« Tout et n’importe quoi », n’aboutit à rien d’autre que d’élargir l’éventail des possibilités des « n’importe quoi », si tant est que « tout » n’est pas déjà dans « n’importe quoi ». Idem avec « vraiment n’importe quoi », car là non plus, on n’est guère avancé, sauf à penser qu’en adjoignant « vraiment » à « n’importe quoi », on voudrait dire a contrario que « n’importe quoi » employé sans « vraiment » serait un modèle réduit du « n’importe quoi » employé seul. Et dans ce cas-là « n’importe quoi » ne serait plus n’importe quoi ! Pour la même raison, gonfler la formule pour en faire « un grand (ou « du grand ») n’importe quoi » n’apporte rien, et n’a même pas l’avantage de l’opposer à un éventuel « petit n’importe quoi », puisque cette expression est inconnue au bataillon. Dans tous les cas, inutile de vouloir en rajouter puisque, par nature « n’importe quoi » recouvre à lui seul un nombre infini de possibilités, lesquelles sont en outre marquées d’une connotation qui n’existe pas avec ses cousins « n’importe où » et « n’importe quand ».

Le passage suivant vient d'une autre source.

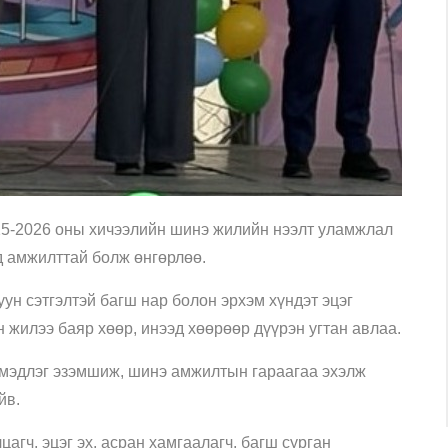
25-2026 оны хичээлийн шинэ жилийн нээлт уламжлал
д амжилттай болж өнгөрлөө.
ун сэтгэлтэй багш нар болон эрхэм хүндэт эцэг
 жилээ баяр хөөр, инээд хөөрөөр дүүрэн угтан авлаа.
мэдлэг эзэмшиж, шинэ амжилтын гараагаа эхэлж
йв.
агч, эцэг эх, асран хамгаалагч, багш сурган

Alors que « n’importe où » et « n’importe quand » se contentent de suggérer des lieux et des moments se bornant à une notion d’incertitude, « n’importe quoi » contient un jugement de valeur, et le rapproche de « n’importe comment ». Avec « n’importe quoi » et « n’importe comment », on ne pense pas seulement à ce dont il peut s’agir, et à comment ça s’est passé, on y attache le ton de la réprobation, voire du mépris. Untel peut se trouver n’importe où et en revenir n’importe quand, ce sont de simples suppositions – bof, voilà quoi ; mais si on suppose qu’il y fait n’importe quoi - et peut-être aussi n’importe comment - ça ce n’est pas bien ! Pas bien du tout.
Peut-on remplacer « c’est n’importe quoi » par une expression équivalente ? « Quoi que ce soit » est trop policé, trop lissé : pas de désapprobation dans « quoi que ce soit ». Indifférence totale. « Quelque chose » est, lui, vraiment riquiqui car il renvoie à une seule chose, et s’il y a un sous-entendu là-dedans, c’est celui du mystère ou de l’agacement. Ce « "quelque-chose », on ne souhaite pas le dévoiler, alors que « n’importe quoi » ce sont des possibilités multiples qui entraînent une critique définitive. « C’est le bordel » ou « un vrai bordel » serait le plus approchant, pour peu que l’on renonce au policé et au lissé, mais on n’y est pas tout à fait car dans ce bordel-là la notion de désordre prime sur celle de reproche, même si elle y est associée de très près, devant ou derrière, de toute façon c’est le bordel. « C’est nul » est sans doute l’équivalent le plus adéquat, mêlant l’approximation globale et la condamnation sans appel.
Il en dit quoi, le dictionnaire, de « n’importe quoi » ? Version platement descriptive : « Un objet ou une idée dont la précision importe peu et que l’on peut choisir librement. Quelque chose de n’importe quelle sorte ». Version plus riche : « Ce qui n’a pas beaucoup de sens, qui est absurde, stupide, insensé, incompréhensible, futile, incongru ». Tous ces adjectifs, vraiment ? Mais oui, et d’autres encore qui ont l’avantage de renfermer la connotation négative de « n’importe quoi » et surtout d’exprimer une opinion argumentée et nuancée. Sinon « n’importe quoi » reste n’importe quoi, autrement dit… pas grand-chose.